|
This document specifies GrabIt, an HTTP-based protocol for systematically transferring lists of digital packages. A package is an arbitrary sequence of octets (e.g., a single TAR archive) that can come with an associated content type indicating that extra steps (not central to GrabIt) may need to be taken to complete and validate a package before successful receipt can be reported. The sender issues an HTTP "post" with a list URLs corresponding to packages to "grab". In response, the receiver returns a job URL in an HTTP "Location" header that can be probed periodically to retrieve transfer status reports.

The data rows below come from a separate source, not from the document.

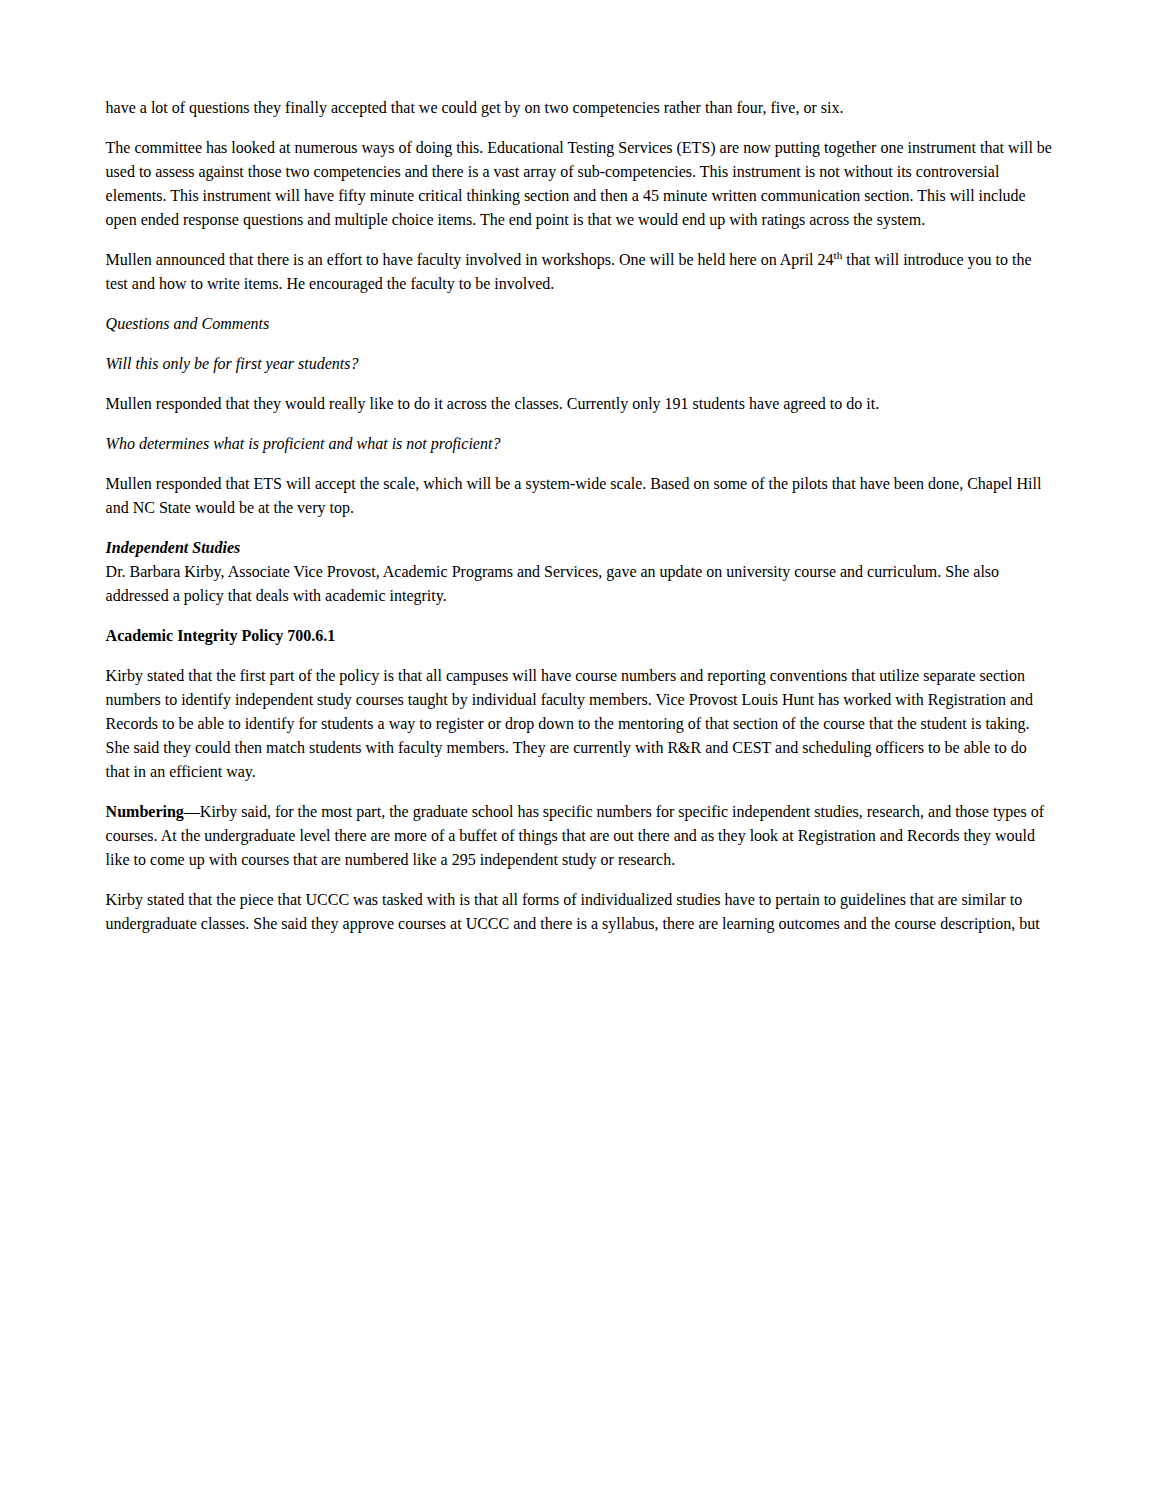have a lot of questions they finally accepted that we could get by on two competencies rather than four, five, or six.
The committee has looked at numerous ways of doing this. Educational Testing Services (ETS) are now putting together one instrument that will be used to assess against those two competencies and there is a vast array of sub-competencies. This instrument is not without its controversial elements. This instrument will have fifty minute critical thinking section and then a 45 minute written communication section. This will include open ended response questions and multiple choice items. The end point is that we would end up with ratings across the system.
Mullen announced that there is an effort to have faculty involved in workshops. One will be held here on April 24th that will introduce you to the test and how to write items. He encouraged the faculty to be involved.
Questions and Comments
Will this only be for first year students?
Mullen responded that they would really like to do it across the classes. Currently only 191 students have agreed to do it.
Who determines what is proficient and what is not proficient?
Mullen responded that ETS will accept the scale, which will be a system-wide scale. Based on some of the pilots that have been done, Chapel Hill and NC State would be at the very top.
Independent Studies
Dr. Barbara Kirby, Associate Vice Provost, Academic Programs and Services, gave an update on university course and curriculum. She also addressed a policy that deals with academic integrity.
Academic Integrity Policy 700.6.1
Kirby stated that the first part of the policy is that all campuses will have course numbers and reporting conventions that utilize separate section numbers to identify independent study courses taught by individual faculty members. Vice Provost Louis Hunt has worked with Registration and Records to be able to identify for students a way to register or drop down to the mentoring of that section of the course that the student is taking. She said they could then match students with faculty members. They are currently with R&R and CEST and scheduling officers to be able to do that in an efficient way.
Numbering—Kirby said, for the most part, the graduate school has specific numbers for specific independent studies, research, and those types of courses. At the undergraduate level there are more of a buffet of things that are out there and as they look at Registration and Records they would like to come up with courses that are numbered like a 295 independent study or research.
Kirby stated that the piece that UCCC was tasked with is that all forms of individualized studies have to pertain to guidelines that are similar to undergraduate classes. She said they approve courses at UCCC and there is a syllabus, there are learning outcomes and the course description, but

GrabIt is an HTTP-based protocol for a sender to systematically post lists of digital packages for a receiver to "grab", (to pull). A digital package is an octet sequence, often the serialization of an aggregated single-file representation of a hierarchy, such as a filesystem tree in TAR or ZIP format. A package list is a sequence of text lines containing triples of the form,
ALG:CHECKSUM LENGTH PKGID
where ALG:CHECKSUM is a digest algorithm name followed by a checksum calculated over the package, LENGTH is its size (number of octets), and PKGID is a URL from which the package is to be fetched. For ALG, implementors are encouraged to support at least two widely used checksum algorithms: "md5" [RFC1321] (Rivest, R., “The MD5 Message-Digest Algorithm,” April 1992.) and "sha1" [RFC3174] (Eastlake, D. and P. Jones, “US Secure Hash Algorithm 1 (SHA1),” September 2001.). Examples include: XXX
A package report list is a sequence of text lines containing package list entries preceded by a transfer status code value and an indented line may follow a package triple if received package reference is supported. A package report list entry has the form,
STATUSCODE ALG:CHECKSUM LENGTH PKGID
Package-Claim-URL: PKGREF
where PKGREF is a URL (or "-") if received package reference is supported and STATUSCODE is one of
- done
- Transfer operation completed successfully, including all verification implied by checksums and validation type.
- failed
- Transfer operation failed or was aborted, and a reason should be given in the transfer details.
- running
- Transfer operation is in progress.
- pending
- Transfer operation is waiting to start.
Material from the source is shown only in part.